MATERIAL PROVIDED START

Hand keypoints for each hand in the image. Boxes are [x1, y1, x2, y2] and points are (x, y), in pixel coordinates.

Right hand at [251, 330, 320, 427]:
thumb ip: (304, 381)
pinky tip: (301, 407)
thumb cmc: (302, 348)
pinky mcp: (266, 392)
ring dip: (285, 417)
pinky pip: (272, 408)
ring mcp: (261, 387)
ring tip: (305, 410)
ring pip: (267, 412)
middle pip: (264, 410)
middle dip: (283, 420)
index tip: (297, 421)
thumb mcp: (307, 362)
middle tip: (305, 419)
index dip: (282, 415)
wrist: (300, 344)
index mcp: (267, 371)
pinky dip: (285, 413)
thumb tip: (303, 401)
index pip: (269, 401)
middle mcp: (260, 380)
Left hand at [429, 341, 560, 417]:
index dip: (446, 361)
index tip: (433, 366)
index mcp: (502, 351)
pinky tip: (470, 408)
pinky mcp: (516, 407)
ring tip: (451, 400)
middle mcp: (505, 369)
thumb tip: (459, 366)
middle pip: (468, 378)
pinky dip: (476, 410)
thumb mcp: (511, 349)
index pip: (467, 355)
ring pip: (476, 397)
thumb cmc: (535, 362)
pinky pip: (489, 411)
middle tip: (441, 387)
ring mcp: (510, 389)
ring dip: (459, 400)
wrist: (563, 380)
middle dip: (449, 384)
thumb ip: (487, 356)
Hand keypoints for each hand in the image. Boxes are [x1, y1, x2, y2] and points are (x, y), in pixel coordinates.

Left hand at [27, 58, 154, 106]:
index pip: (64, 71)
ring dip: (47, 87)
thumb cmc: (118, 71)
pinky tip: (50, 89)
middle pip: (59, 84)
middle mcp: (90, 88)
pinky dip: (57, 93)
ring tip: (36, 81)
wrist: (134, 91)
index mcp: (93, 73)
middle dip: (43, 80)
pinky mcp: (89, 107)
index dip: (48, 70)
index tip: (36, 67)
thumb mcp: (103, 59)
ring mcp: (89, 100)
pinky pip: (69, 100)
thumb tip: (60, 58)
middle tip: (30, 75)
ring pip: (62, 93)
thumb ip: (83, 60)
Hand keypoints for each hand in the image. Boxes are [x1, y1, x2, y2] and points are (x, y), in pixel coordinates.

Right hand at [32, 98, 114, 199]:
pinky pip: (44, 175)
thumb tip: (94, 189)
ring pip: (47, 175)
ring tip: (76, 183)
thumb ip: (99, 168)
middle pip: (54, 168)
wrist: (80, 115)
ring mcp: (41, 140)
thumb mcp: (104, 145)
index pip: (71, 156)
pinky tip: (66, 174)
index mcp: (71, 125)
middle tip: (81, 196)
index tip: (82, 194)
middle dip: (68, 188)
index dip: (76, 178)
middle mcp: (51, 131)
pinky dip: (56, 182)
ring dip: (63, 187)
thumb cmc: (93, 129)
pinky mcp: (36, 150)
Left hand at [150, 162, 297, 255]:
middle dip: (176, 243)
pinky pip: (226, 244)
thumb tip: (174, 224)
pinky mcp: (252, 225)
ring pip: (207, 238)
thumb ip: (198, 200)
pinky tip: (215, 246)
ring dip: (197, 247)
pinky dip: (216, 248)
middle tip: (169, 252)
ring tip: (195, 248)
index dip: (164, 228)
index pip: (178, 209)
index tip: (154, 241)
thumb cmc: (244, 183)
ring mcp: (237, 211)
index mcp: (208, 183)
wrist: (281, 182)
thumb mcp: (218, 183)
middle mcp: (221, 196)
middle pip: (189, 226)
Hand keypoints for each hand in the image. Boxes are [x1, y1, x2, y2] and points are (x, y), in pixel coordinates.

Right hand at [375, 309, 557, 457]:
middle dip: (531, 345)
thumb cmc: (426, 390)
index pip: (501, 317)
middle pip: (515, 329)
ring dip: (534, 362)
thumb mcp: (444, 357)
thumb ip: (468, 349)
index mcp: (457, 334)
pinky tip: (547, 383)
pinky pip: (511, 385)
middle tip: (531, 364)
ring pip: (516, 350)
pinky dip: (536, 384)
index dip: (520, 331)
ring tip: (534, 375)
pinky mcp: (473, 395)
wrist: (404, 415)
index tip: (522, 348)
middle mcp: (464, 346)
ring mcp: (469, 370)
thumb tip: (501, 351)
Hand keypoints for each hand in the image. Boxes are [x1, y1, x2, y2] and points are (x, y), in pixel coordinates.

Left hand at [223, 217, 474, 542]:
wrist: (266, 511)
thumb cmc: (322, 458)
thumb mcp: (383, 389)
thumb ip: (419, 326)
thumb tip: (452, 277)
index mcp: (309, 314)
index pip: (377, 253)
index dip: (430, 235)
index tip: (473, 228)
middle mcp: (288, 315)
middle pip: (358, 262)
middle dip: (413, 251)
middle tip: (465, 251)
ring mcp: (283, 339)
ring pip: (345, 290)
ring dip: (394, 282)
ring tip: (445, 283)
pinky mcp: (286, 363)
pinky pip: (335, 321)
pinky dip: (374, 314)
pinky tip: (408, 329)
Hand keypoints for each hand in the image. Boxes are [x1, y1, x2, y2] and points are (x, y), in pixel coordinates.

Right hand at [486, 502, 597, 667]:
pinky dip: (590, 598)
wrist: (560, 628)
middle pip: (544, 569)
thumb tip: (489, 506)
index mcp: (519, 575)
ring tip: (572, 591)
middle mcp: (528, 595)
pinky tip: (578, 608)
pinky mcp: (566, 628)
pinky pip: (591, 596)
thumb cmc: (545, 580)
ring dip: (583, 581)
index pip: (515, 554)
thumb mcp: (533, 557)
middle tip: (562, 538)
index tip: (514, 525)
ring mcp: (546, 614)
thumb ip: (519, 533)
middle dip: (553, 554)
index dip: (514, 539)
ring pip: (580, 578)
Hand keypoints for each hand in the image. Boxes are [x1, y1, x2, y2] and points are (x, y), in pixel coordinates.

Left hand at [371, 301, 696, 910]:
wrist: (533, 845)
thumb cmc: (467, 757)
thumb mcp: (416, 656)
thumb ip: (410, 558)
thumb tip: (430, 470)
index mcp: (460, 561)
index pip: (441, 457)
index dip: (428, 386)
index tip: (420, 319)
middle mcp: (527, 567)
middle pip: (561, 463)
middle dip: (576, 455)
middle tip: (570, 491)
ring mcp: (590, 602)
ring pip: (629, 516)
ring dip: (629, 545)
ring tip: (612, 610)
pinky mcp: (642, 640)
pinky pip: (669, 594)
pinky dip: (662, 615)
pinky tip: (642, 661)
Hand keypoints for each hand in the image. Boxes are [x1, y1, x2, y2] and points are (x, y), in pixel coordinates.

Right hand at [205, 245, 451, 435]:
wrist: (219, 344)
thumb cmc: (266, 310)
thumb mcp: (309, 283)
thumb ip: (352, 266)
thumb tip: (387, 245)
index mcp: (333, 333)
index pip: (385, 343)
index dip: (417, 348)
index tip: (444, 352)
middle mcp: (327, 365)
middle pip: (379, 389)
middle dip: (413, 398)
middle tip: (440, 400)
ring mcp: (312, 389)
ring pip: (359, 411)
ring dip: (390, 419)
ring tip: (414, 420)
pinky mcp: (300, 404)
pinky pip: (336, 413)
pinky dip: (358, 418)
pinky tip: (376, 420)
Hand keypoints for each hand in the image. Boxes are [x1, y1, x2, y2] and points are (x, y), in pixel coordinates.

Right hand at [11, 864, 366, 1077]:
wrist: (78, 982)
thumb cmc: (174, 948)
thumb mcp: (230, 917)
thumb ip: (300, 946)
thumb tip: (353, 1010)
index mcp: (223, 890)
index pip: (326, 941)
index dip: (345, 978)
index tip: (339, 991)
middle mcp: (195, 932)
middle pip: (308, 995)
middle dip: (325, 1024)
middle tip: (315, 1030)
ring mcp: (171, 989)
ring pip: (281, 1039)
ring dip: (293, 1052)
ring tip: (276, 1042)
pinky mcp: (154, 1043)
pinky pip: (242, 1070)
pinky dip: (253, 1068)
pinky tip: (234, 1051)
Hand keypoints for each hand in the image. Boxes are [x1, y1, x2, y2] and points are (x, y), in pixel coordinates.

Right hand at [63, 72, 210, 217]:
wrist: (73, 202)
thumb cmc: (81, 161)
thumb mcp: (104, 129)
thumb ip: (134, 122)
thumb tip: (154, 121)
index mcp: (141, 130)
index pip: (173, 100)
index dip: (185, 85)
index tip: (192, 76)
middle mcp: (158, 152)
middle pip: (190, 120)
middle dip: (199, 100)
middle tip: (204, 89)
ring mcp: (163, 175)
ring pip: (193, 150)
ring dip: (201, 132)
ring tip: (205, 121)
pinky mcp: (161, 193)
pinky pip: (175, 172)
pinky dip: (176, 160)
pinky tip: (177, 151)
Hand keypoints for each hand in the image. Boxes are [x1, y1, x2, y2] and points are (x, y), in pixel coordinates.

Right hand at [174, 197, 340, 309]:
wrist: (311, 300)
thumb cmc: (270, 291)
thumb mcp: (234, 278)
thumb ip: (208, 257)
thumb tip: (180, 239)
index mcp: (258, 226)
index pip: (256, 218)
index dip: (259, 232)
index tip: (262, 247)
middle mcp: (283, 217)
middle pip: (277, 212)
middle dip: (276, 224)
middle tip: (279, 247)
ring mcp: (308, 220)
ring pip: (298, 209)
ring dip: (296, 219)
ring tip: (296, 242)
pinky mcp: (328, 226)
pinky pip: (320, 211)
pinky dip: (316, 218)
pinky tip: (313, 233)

MATERIAL PROVIDED END

> _WHAT THE TASK ASKS_: With the line holding "index tip: (297, 421)" as the first and the line holding "pinky mcp: (36, 150)" as the last, set down that range of the entries above exactly, and nothing else.

> _FINAL ANSWER_:
index tip: (297, 421)
thumb mcp: (307, 362)
middle tip: (305, 419)
index dip: (282, 415)
wrist: (300, 344)
index mcp: (267, 371)
pinky dip: (285, 413)
thumb tip: (303, 401)
index pip: (269, 401)
middle mcp: (260, 380)
Left hand at [429, 341, 560, 417]:
index dip: (446, 361)
index tip: (433, 366)
index mcp: (502, 351)
pinky tip: (470, 408)
pinky mcp: (516, 407)
ring tip: (451, 400)
middle mcp: (505, 369)
thumb tip: (459, 366)
middle pip: (468, 378)
pinky dip: (476, 410)
thumb mcp: (511, 349)
index pip: (467, 355)
ring pip: (476, 397)
thumb cmc: (535, 362)
pinky pip: (489, 411)
middle tip: (441, 387)
ring mcp: (510, 389)
ring dip: (459, 400)
wrist: (563, 380)
middle dip: (449, 384)
thumb ip: (487, 356)
Hand keypoints for each hand in the image. Boxes are [x1, y1, x2, y2] and points are (x, y), in pixel coordinates.

Left hand at [27, 58, 154, 106]:
index pip: (64, 71)
ring dip: (47, 87)
thumb cmc: (118, 71)
pinky tip: (50, 89)
middle pip: (59, 84)
middle mcp: (90, 88)
pinky dip: (57, 93)
ring tip: (36, 81)
wrist: (134, 91)
index mcp: (93, 73)
middle dip: (43, 80)
pinky mcp: (89, 107)
index dip: (48, 70)
index tip: (36, 67)
thumb mcp: (103, 59)
ring mcp: (89, 100)
pinky pip: (69, 100)
thumb tip: (60, 58)
middle tip: (30, 75)
ring pip: (62, 93)
thumb ip: (83, 60)
Hand keypoints for each hand in the image. Boxes are [x1, y1, x2, y2] and points are (x, y), in pixel coordinates.

Right hand at [32, 98, 114, 199]:
pinky pip: (44, 175)
thumb tip: (94, 189)
ring pip: (47, 175)
ring tip: (76, 183)
thumb ip: (99, 168)
middle pip: (54, 168)
wrist: (80, 115)
ring mcp: (41, 140)
thumb mcp: (104, 145)
index pip: (71, 156)
pinky tip: (66, 174)
index mcp: (71, 125)
middle tip: (81, 196)
index tip: (82, 194)
middle dip: (68, 188)
index dip: (76, 178)
middle mcp: (51, 131)
pinky dip: (56, 182)
ring dip: (63, 187)
thumb cmc: (93, 129)
pinky mcp: (36, 150)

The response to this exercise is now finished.